● Written task 1
Name every person mentioned in the passage on the film Angel's Egg.
● Written task 2
Carry the passage on the film Angel's Egg forward from its final sentence.

● Selection
That fragmented and dreamlike Urusei Yatsura film in particular set the stage for Angel’s Egg, which doubled down on this sort of atmosphere as it follows an unnamed girl through a desolate city while she carries and protects an egg. Whatever resides in the egg, or where it came from, is unclear. In fact, everything is unclear — from the boundaries between reality, dreams and half-forgotten memories to what actually happened to leave the land in the bleak state it’s in. Its desolate and sometimes hallucinatory setting could have been fairy tale-like in its prime, but has fallen into decay with its abandonment.
![Angel's Egg [©︎Yoshitaka Amano ©Mamoru Oshii/Yoshitaka Amano/Tokuma Shoten, Tokuma Japan Communications All Rights Reserved.]](https://www.dev.animationmagazine.net/wordpress/wp-content/uploads/Angels-Egg_4KStill_002.jpg)
The Surreal Truth
It’s easy to only see apocalyptic terror in Angel’s Egg, but the anime historian and speaker Helen McCarthy (A Brief History of Manga) sees some (metaphorical) light amid the shadowy environs. “Oshii’s softer, more mystical and reflective side emerges through its bleakness,” she says. “This is, after all, the man who compared Studio Ghibli to the Kremlin in a famous interview, after years of friendship with [Hayao] Miyazaki. Oshii sees the surreal truth in everything, without rose-tinted glasses.”
This “surreal truth” bleeds into the film’s construction, in the foreboding but delicate art direction from Yoshitaka Amano (best known for creating illustrations for the Final Fantasy video game series). But also in how the pieces fit together, like its elliptical editing and the psychedelic imagery that combines the gothic with the futuristic, including the spires, turrets and statues that protrude from the gigantic UFO at the beginning of the film.

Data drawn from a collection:
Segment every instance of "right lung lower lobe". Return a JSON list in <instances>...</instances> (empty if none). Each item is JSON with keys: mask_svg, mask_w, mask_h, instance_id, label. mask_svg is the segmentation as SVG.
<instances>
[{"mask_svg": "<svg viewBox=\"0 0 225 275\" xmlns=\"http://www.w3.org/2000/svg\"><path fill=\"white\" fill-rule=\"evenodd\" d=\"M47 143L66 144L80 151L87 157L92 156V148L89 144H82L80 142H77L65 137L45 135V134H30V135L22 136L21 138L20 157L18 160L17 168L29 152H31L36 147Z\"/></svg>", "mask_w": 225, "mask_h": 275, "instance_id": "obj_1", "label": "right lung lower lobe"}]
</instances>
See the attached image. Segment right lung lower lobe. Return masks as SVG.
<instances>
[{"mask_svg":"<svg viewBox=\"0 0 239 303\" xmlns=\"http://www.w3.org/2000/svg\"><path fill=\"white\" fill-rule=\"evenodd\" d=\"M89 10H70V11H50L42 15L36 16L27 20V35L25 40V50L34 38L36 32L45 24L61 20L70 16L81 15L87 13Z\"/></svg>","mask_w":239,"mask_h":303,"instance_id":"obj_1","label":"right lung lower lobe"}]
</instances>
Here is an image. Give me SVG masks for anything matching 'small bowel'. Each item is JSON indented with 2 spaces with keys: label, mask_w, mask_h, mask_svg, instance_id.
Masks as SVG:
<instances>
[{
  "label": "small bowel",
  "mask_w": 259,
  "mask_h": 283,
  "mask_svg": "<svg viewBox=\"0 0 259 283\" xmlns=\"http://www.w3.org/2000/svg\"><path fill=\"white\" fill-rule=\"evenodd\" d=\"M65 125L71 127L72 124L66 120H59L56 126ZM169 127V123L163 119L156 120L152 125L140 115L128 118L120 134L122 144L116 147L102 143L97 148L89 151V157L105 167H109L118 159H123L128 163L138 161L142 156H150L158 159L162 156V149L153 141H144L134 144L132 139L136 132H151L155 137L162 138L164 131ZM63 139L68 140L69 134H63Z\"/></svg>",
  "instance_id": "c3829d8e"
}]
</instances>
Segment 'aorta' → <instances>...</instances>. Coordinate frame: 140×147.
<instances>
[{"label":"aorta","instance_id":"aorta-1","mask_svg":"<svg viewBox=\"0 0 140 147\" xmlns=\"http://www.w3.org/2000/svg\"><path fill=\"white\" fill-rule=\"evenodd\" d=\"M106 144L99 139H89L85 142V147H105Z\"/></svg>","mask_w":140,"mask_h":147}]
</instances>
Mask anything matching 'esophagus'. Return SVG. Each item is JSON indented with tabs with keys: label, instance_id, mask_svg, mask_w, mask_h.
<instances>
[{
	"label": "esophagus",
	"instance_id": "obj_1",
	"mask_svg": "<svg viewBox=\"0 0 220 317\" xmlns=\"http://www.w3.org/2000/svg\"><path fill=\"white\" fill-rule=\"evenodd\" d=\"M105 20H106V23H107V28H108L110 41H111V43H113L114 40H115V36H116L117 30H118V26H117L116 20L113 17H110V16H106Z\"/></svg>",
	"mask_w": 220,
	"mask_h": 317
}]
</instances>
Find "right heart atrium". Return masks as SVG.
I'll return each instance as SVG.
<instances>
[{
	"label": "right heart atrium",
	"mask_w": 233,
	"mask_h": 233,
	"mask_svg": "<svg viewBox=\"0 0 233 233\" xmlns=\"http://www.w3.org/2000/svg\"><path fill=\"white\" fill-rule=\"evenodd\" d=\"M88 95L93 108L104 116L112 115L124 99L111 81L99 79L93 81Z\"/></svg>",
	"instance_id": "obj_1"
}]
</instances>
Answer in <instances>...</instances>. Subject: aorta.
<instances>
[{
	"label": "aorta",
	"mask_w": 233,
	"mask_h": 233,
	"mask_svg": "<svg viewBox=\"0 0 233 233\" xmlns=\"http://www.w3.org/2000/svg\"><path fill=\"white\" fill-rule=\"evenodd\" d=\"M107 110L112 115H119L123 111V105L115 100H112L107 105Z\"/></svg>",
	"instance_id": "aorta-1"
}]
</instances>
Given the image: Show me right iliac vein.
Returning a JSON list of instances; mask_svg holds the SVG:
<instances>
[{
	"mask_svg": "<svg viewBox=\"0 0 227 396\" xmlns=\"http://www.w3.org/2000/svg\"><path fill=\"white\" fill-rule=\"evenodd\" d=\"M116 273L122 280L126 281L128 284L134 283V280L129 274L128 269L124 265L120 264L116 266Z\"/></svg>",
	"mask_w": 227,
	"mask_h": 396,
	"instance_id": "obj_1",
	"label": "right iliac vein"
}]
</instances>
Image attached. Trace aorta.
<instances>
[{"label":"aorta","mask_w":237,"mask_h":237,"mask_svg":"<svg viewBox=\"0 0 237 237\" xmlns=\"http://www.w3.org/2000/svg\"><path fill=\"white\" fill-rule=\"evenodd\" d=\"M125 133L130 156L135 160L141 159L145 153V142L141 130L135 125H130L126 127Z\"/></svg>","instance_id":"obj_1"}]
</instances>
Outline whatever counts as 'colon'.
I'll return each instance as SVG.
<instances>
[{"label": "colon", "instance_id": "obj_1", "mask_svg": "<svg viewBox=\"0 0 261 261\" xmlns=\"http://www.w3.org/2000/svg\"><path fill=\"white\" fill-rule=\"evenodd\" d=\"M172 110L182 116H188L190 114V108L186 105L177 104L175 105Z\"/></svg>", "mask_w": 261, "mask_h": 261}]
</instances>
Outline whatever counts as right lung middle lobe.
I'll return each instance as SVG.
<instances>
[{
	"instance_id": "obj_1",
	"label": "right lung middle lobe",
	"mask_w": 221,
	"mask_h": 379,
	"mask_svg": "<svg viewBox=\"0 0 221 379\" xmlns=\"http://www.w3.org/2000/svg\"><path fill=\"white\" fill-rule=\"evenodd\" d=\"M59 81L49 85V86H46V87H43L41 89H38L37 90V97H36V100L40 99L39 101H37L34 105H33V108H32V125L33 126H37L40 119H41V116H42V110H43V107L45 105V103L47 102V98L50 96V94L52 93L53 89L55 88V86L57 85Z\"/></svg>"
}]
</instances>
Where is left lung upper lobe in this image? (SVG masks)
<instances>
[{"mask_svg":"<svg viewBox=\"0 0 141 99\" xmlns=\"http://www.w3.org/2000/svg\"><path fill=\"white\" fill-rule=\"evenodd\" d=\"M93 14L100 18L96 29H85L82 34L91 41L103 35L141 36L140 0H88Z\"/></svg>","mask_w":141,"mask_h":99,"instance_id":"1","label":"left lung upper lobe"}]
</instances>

● Expected answer 1
Helen McCarthy, Mamoru Oshii, Hayao Miyazaki, Yoshitaka Amano

● Expected answer 2
During the making of the film, produced at Studio Deen (known for Urusei Yatsura at the time), even Oshii and Amano themselves were operating more on feeling than a complete understanding of what the work actually meant, as writer Brian Ruh underlined in his book Stray Dog of Anime: The Films of Mamoru Oshii. Today, Ruh notes that the opaqueness of the work made things more difficult for the filmmaker. “Even though Angel’s Egg has come to be acclaimed, it was not a financial success and almost tanked Oshii’s career in the ’80s,” he says.
“Its desolate and sometimes hallucinatory setting could have been as fairy tale-like in its prime but has fallen into decay with its abandonment.”
Even if Oshii and a lot of audiences didn’t quite get Angel’s Egg beyond the fact that it’s mysterious, there is a clear line of influences at play: Ruh, along with Jonathan Clements and Helen McCarthy in their book 500 Essential Anime Movies, notes the overwhelming presence of Christian iconography and symbolism throughout the film. It’s barely subtext: At one point, the Soldier retells the story of Noah’s Ark.
The presentation of such imagery may not have the high-budget polish of Oshii’s later work — of course it doesn’t — but though the sequences aren’t as lavish, what has endured until today is the filmmaker’s sense for visual and physical communication through his characters’ expressions and his emotive framing.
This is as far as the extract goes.